I've said before that Jack Ketchum does his best work when he keeps his focus on one, maybe two characters. With I'm Not Sam, he focuses his microscope on two people, Sam and Patrick, who have been married for nine years. When Sam wakes up one morning insisting that she's not Sam, she's Lily, and acts like she's six years old, the story begins, and Ketchum leads us down the path of examination and discovery.

The story is powerful, not just because it makes the reader think, but also because Ketchum does a great job capturing Patrick, our narrator. He and Sam and Lily feel like real people, which is important because of how he tells us the story. Without them feeling realized, the story would fall flat. Instead, the story feels real, and takes us through the day-to-day life of a couple living in this strange situation.

(Dataset entries)
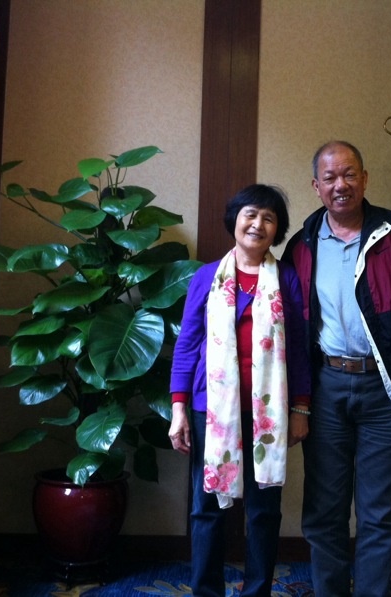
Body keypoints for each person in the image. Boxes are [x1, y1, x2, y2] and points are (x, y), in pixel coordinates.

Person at [282, 141, 391, 597]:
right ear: (316, 186)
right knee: (325, 509)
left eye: (349, 174)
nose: (341, 185)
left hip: (385, 390)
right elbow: (293, 322)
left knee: (378, 512)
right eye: (330, 177)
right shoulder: (302, 244)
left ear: (365, 178)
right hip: (326, 389)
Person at [168, 183, 311, 597]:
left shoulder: (286, 278)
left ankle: (257, 592)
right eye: (250, 214)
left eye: (269, 218)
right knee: (207, 507)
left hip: (269, 413)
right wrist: (178, 408)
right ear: (235, 220)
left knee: (264, 511)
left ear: (277, 229)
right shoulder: (206, 277)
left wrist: (301, 408)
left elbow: (298, 348)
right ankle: (206, 591)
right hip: (210, 410)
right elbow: (187, 345)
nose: (258, 224)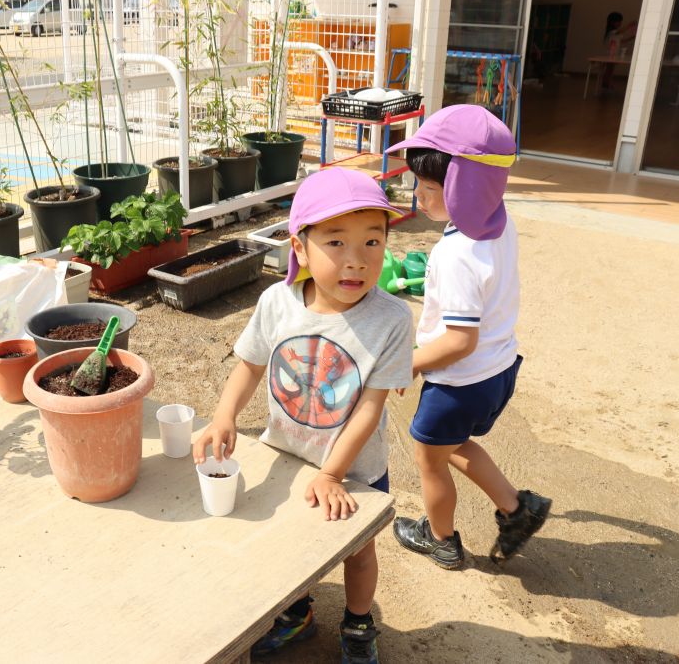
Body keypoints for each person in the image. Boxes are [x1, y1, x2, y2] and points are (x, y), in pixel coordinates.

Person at [193, 167, 413, 664]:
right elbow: (249, 368)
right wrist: (224, 416)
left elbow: (371, 407)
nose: (356, 261)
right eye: (335, 242)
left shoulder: (392, 319)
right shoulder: (276, 302)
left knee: (358, 552)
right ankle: (297, 613)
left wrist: (334, 472)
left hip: (354, 470)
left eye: (372, 242)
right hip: (286, 455)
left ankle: (358, 624)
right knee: (287, 550)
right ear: (299, 247)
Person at [384, 104, 551, 570]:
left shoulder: (455, 254)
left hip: (458, 382)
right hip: (497, 373)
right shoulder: (499, 221)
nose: (419, 196)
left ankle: (440, 539)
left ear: (466, 186)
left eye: (431, 188)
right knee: (453, 445)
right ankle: (517, 509)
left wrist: (410, 362)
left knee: (430, 459)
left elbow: (458, 342)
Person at [602, 11, 637, 90]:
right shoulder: (612, 32)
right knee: (609, 69)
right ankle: (606, 83)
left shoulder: (616, 32)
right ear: (612, 22)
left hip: (614, 53)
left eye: (620, 21)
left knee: (610, 69)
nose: (620, 23)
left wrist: (631, 38)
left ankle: (606, 83)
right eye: (619, 21)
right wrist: (629, 25)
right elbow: (620, 31)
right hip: (610, 53)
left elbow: (621, 41)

== Problem to work on ==
Answer these questions using the review of I'm Not Sam:
(a) How long have Sam and Patrick been married?
(b) Who narrates the story?
(c) What name does Sam give herself when she wakes up insisting she's not Sam?

== Result of this task ==
(a) Nine years.
(b) Patrick.
(c) Lily.